Altered islet prohormone processing: a cause or consequence of diabetes?

Abstract

Peptide hormones are first produced as larger precursor prohormones that require endoproteolytic cleavage to liberate the mature hormones. A structurally conserved but functionally distinct family of nine prohormone convertase enzymes (PCs) are responsible for cleavage of protein precursors, of which PC1/3 and PC2 are known to be exclusive to neuroendocrine cells and responsible for prohormone cleavage. Differential expression of PCs within tissues defines prohormone processing; whereas glucagon is the major product liberated from proglucagon via PC2 in pancreatic α-cells, proglucagon is preferentially processed by PC1/3 in intestinal L cells to produce glucagon-like peptides 1 and 2 (GLP-1, GLP-2). Beyond our understanding of processing of islet prohormones in healthy islets, there is convincing evidence that proinsulin, pro-islet amyloid polypeptide (proIAPP), and proglucagon processing is altered during prediabetes and diabetes. There is predictive value of elevated circulating proinsulin or proinsulin-to-C-peptide ratio for progression to type 2 diabetes, and elevated proinsulin or proinsulin-to-C-peptide ratio is predictive for development of type 1 diabetes in at-risk groups. After onset of diabetes, patients have elevated circulating proinsulin and proIAPP, and proinsulin may be an autoantigen in type 1 diabetes. Furthermore, preclinical studies reveal that α-cells have altered proglucagon processing during diabetes, leading to increased GLP-1 production. We conclude that despite strong associative data, current evidence is inconclusive on the potential causal role of impaired prohormone processing in diabetes and suggest that future work should focus on resolving the question of whether altered prohormone processing is a causal driver or merely a consequence of diabetes pathology.

» **Record excerpts**:
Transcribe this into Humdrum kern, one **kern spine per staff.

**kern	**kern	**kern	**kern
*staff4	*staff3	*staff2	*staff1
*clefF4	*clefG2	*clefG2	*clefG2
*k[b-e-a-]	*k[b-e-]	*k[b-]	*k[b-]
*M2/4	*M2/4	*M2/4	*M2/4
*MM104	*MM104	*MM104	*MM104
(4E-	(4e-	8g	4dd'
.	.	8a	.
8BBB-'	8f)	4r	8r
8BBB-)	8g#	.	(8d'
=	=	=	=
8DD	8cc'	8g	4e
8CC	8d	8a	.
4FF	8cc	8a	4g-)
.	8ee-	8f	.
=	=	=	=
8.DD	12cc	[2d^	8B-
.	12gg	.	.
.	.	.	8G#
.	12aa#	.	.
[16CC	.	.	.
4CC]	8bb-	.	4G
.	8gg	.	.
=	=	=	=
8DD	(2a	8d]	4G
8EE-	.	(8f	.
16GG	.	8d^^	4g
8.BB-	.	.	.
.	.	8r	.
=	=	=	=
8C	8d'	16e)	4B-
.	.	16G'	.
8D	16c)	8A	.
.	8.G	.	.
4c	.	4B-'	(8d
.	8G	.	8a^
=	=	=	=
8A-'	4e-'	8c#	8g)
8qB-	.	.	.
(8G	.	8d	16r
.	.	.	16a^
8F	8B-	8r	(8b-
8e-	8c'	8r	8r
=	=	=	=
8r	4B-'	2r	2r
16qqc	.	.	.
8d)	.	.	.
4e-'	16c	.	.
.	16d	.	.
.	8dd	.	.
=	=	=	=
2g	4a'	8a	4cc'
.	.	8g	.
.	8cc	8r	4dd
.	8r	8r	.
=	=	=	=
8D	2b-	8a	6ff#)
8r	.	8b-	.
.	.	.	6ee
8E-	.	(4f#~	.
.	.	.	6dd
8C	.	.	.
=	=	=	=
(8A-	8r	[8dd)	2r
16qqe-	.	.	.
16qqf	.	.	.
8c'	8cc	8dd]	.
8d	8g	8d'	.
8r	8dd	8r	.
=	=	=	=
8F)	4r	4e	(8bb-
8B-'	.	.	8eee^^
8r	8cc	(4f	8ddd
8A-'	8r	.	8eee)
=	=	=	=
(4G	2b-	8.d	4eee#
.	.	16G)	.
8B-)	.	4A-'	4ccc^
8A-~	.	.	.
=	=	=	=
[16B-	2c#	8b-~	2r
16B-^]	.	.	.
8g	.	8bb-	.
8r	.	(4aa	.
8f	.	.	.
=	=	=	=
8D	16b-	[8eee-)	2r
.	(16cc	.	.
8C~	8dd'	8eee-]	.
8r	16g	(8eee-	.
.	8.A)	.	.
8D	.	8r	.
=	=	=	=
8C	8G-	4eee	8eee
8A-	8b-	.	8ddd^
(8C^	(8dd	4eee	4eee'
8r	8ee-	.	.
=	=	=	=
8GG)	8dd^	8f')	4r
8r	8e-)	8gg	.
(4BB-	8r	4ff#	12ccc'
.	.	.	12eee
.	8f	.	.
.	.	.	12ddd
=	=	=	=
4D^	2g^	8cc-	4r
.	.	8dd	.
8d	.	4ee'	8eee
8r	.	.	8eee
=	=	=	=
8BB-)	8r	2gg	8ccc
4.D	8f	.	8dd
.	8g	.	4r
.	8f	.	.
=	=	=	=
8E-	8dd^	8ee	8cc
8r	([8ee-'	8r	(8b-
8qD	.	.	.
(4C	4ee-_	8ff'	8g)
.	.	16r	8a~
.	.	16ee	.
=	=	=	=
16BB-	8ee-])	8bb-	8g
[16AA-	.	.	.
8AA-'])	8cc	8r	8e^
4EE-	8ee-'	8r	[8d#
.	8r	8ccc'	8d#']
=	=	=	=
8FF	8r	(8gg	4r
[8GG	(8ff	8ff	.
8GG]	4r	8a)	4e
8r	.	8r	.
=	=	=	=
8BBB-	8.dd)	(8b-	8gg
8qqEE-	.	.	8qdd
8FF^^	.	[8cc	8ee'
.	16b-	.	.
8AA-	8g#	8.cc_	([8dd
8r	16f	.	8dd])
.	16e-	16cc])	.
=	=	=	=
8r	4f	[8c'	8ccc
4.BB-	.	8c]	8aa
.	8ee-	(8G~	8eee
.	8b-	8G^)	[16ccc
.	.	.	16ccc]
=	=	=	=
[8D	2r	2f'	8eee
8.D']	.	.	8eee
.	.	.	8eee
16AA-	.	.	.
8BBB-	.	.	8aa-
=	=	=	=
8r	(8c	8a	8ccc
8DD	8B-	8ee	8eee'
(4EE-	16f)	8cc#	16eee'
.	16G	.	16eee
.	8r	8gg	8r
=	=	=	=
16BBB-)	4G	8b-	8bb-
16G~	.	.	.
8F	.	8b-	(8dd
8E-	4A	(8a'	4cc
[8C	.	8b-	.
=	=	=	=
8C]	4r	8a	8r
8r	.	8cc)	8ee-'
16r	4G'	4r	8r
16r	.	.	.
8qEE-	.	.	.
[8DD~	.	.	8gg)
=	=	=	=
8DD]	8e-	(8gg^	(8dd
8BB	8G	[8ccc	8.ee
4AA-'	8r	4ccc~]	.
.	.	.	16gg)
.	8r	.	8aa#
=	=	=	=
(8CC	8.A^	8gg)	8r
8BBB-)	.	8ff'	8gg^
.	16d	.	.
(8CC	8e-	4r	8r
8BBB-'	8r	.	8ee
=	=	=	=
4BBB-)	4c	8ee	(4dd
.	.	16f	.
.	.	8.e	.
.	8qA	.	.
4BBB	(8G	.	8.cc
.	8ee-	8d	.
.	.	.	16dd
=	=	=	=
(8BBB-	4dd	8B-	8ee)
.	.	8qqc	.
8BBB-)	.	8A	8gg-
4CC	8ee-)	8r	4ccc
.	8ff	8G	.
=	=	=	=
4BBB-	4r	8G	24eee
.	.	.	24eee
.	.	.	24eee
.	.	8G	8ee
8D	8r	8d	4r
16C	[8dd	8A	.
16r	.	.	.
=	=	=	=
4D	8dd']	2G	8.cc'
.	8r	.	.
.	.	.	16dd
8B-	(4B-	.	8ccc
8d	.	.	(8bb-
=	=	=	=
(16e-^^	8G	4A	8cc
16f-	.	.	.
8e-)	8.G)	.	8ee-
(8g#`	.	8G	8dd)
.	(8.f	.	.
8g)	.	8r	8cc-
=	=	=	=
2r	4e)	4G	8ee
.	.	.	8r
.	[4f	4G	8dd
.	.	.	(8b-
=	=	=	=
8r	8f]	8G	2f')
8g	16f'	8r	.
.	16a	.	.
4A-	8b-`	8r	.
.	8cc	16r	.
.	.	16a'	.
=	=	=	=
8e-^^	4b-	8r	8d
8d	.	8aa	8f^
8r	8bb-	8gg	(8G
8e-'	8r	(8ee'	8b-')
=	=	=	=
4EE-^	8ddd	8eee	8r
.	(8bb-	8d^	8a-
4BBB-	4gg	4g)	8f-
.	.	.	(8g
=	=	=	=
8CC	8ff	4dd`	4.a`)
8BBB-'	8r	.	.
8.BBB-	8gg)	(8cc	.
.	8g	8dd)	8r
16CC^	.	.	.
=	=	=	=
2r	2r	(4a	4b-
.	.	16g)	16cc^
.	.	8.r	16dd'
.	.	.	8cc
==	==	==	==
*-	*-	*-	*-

» **Instructions to follow**:
Answer these from the abstract on islet prohormone processing:
(a) How many enzymes make up the prohormone convertase family?
(b) Which enzyme preferentially processes proglucagon in intestinal L cells?
(c) According to preclinical studies, production of which peptide increases when α-cells alter proglucagon processing during diabetes?

» **Task result**:
(a) Nine.
(b) PC1/3.
(c) GLP-1.